**SET TASK**
Can you repeat the Jupyter interface text from "The Upload button" to "folders as well.", switching "drag and drop" to "click and drag"?

**TEXT EXCERPT**
=======

In this chapter, we will cover the following topics:
First look at Jupyter
Installing Jupyter on Windows
Installing Jupyter on Mac
Notebook structure
Notebook workflow
Basic notebook operations
Security in Jupyter
Configuration options for Jupyter
Here is a sample opening page when using Jupyter (this screenshot is on a Windows machine):

You should get yourself acquainted with the environment. The Jupyter user interface has a number of components:
Product title, Jupyter, in the top left (as expected). The logo and the title name are clickable and will return you to the Jupyter Notebook home page.
There are three tabs displayed: Files, Running, and Clusters:
The Files tab shows the list of files in the current directory of the page (described later on in this section).
The Running tab presents another screen of the currently running processes and notebooks. The drop-down lists for Terminals and Notebooks are populated with their running members:
The Clusters tab presents another screen to display the list of clusters available. This topic is covered in a later chapter:
In the top right corner of the screen are three buttons: Upload, New (menu), and a Refresh button.
The Upload button is used to add files to the notebook space. You may also just drag and drop as you would when handling files. Similarly, you can drag and drop notebooks into specific folders as well.
The menu with New at the top presents a further menu of Text File, Folder, Terminals Unavailable, Notebooks, and Python 2:
The Text File option is used to add a text file to the current directory. Jupyter will open a new browser window for you running a text editor. The text entered is automatically saved and will be displayed in your notebook's Files display:
The Folder option creates a new folder with the name
Untitled Folder
. Remember, all of the file/folder names are editable:The Terminals Unavailable option is disabled for Windows. On a Mac, the option allows you to start an IPython session.
The Notebooks option will be activated when additional notebooks are available in your environment.

=======

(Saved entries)
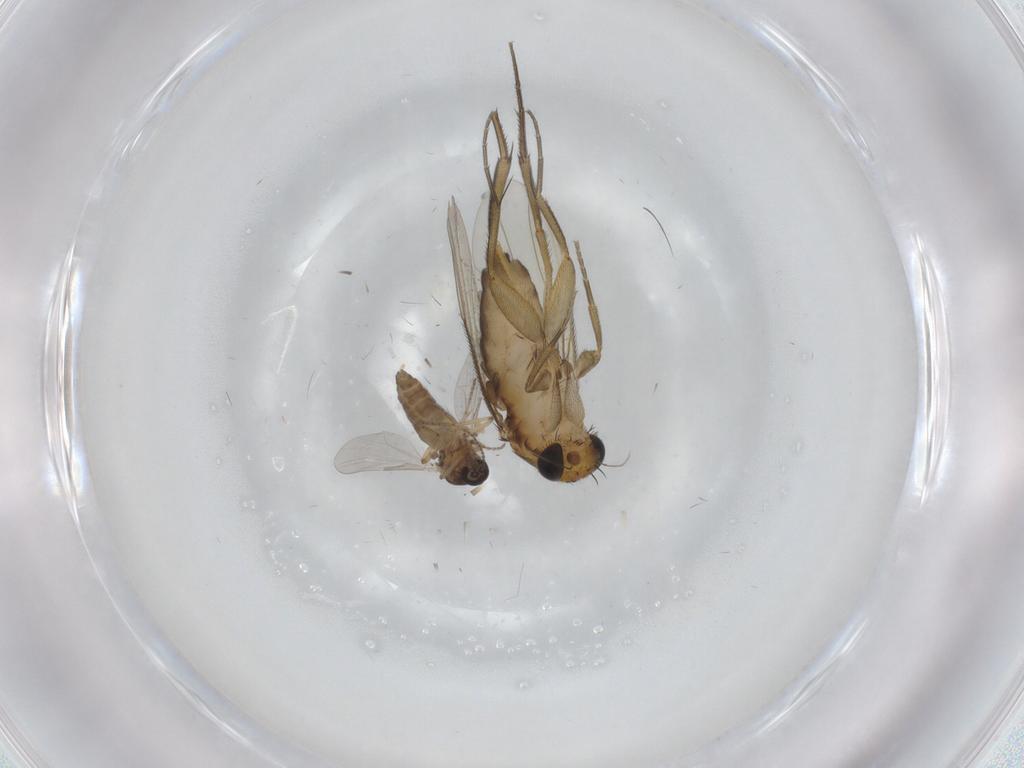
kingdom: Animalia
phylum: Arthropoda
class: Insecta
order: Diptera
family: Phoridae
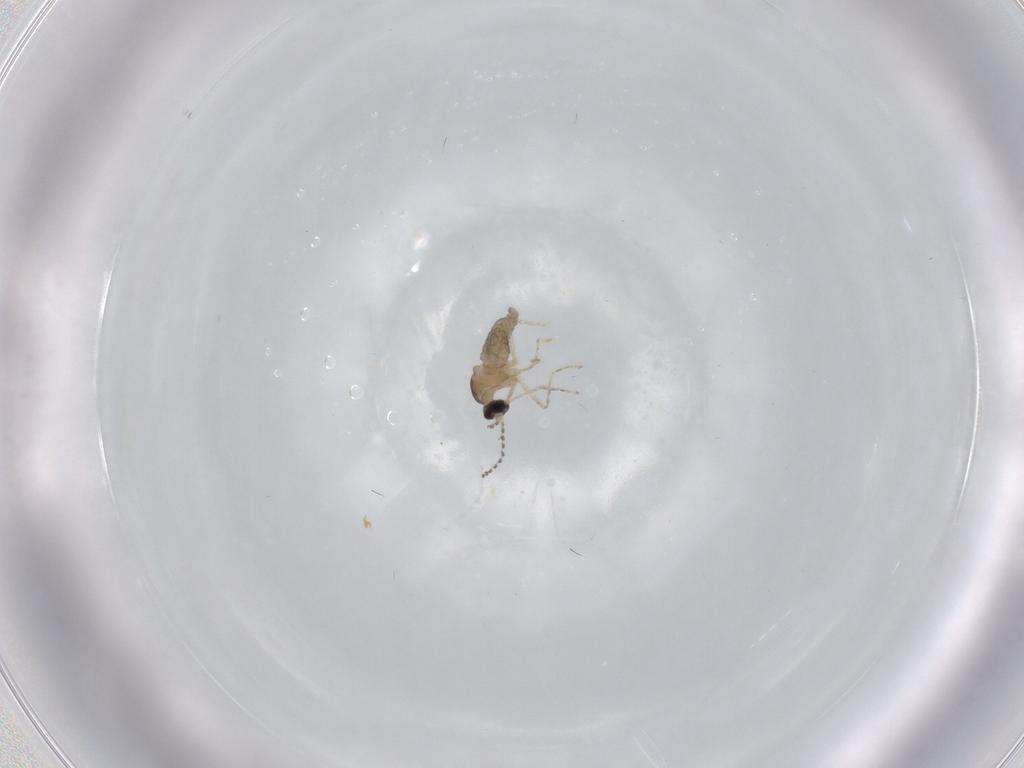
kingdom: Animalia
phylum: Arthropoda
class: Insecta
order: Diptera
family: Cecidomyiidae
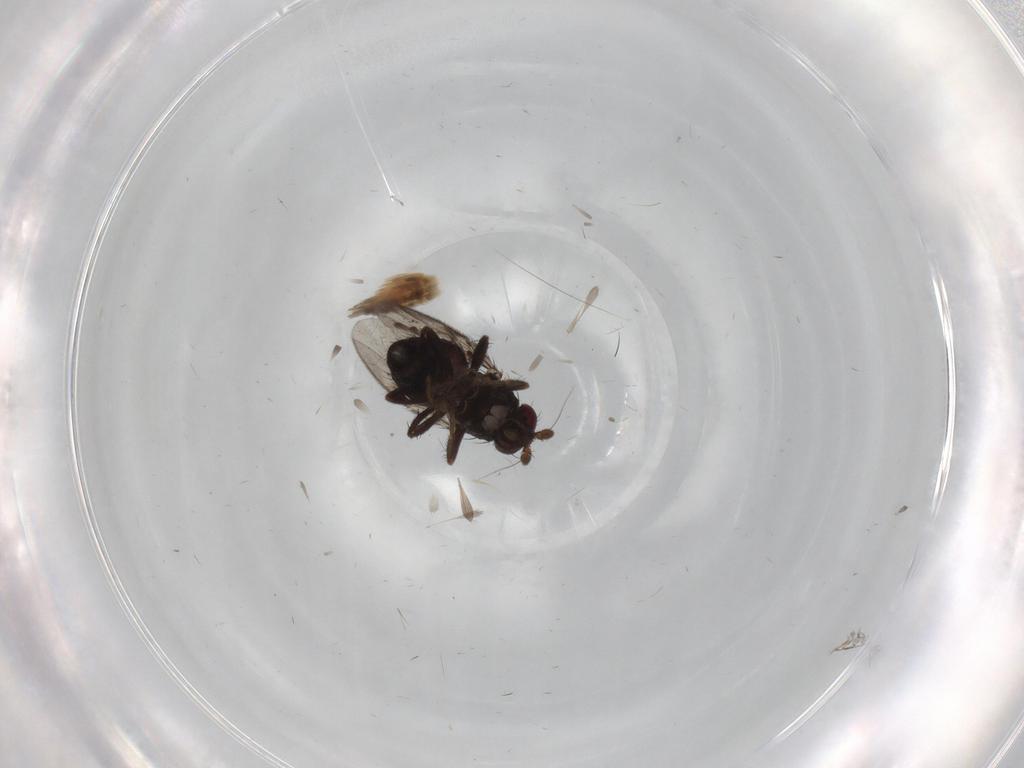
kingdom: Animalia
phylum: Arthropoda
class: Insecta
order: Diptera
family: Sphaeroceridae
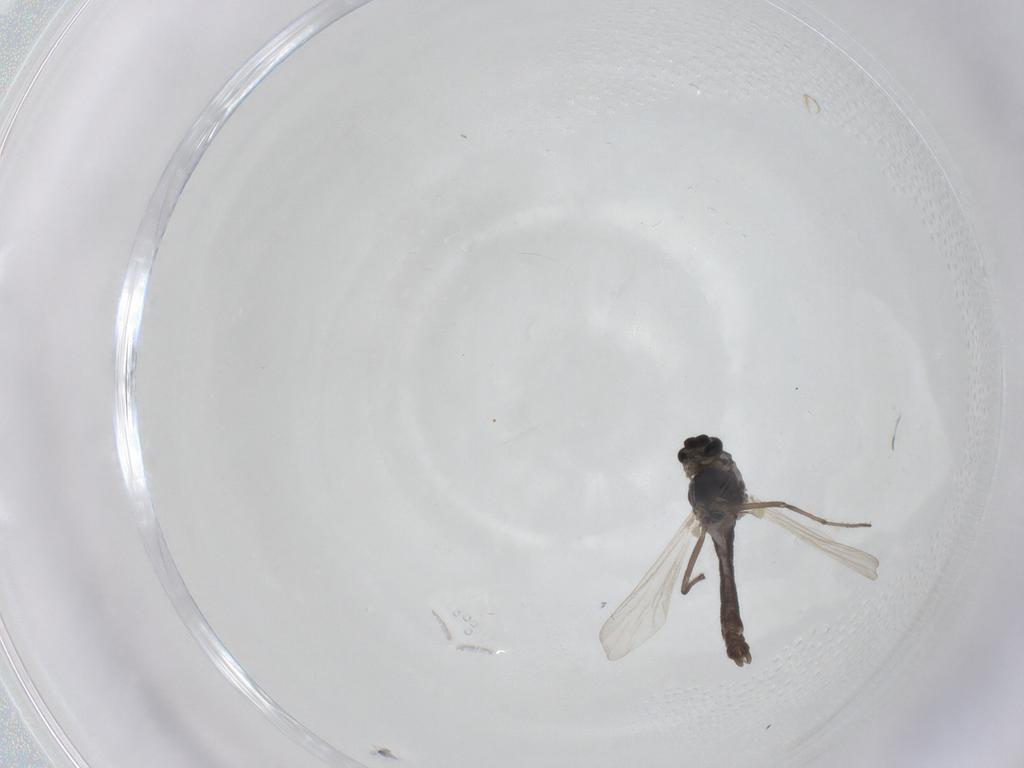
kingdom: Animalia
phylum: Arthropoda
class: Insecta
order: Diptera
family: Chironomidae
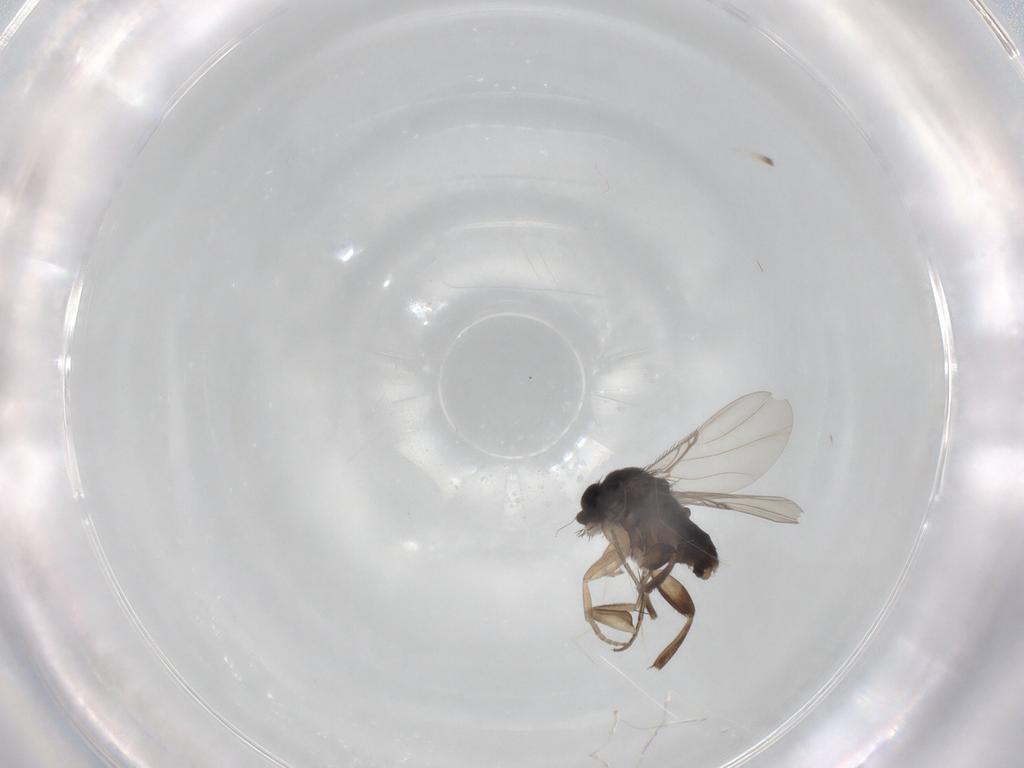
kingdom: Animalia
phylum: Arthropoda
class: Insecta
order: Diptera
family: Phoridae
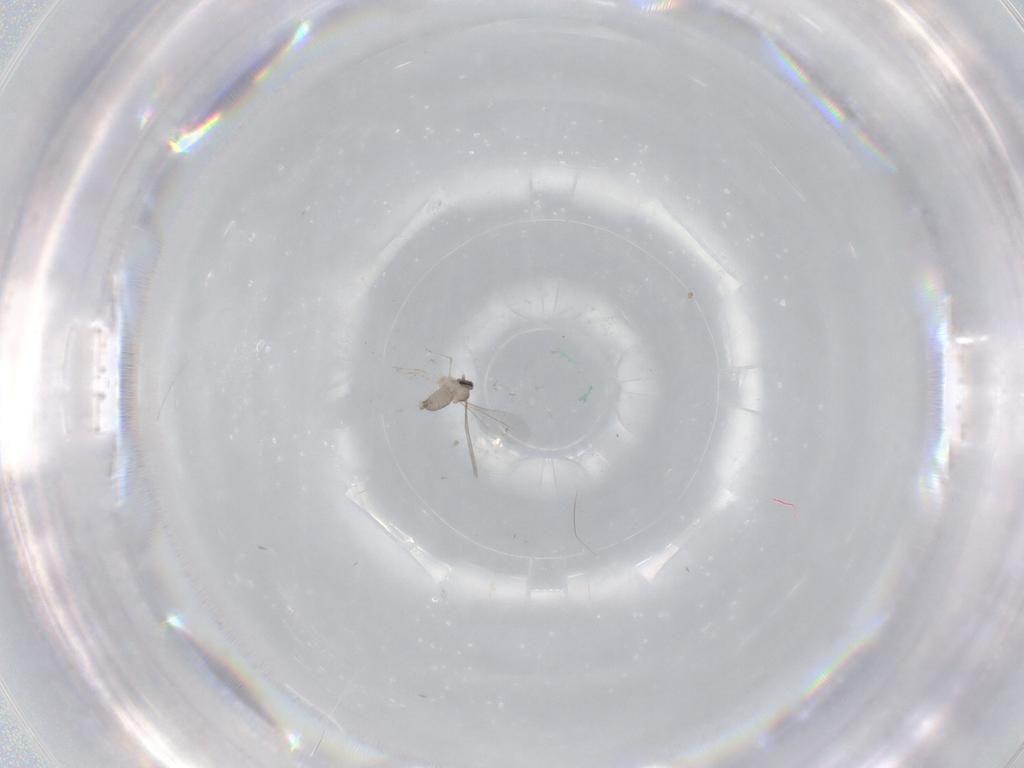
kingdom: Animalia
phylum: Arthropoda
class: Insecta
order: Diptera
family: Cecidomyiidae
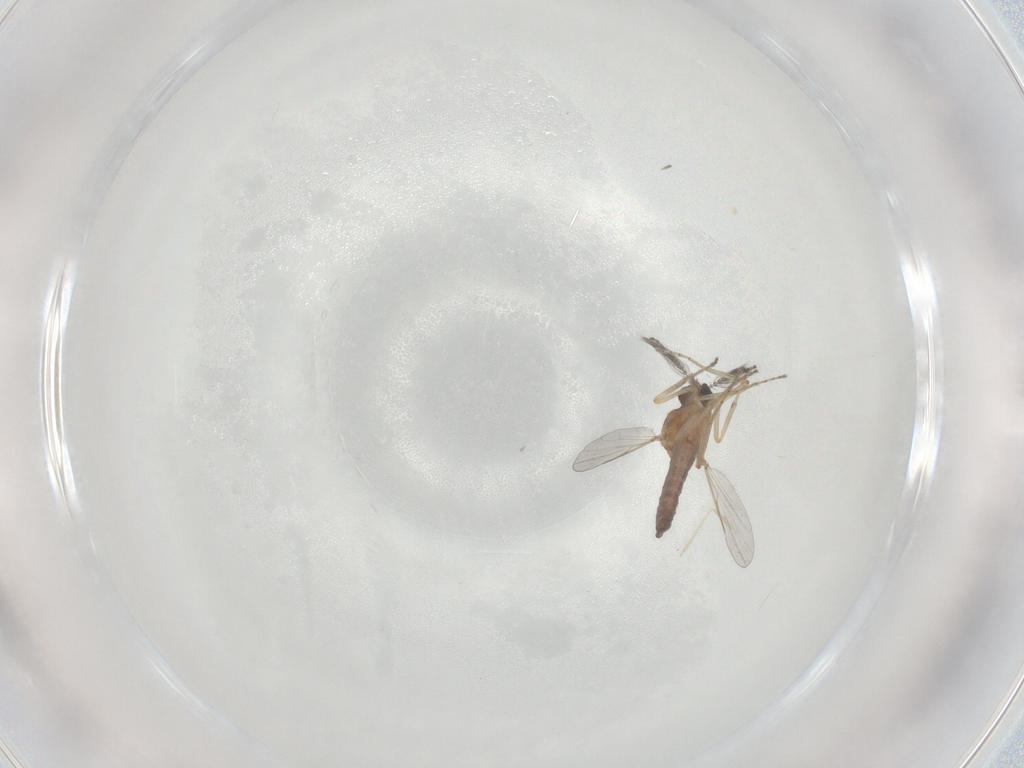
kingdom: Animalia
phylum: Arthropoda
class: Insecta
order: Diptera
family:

=======

**RESPONSE TO THE EXERCISE**
The Upload button is used to add files to the notebook space. You may also just click and drag as you would when handling files. Similarly, you can click and drag notebooks into specific folders as well.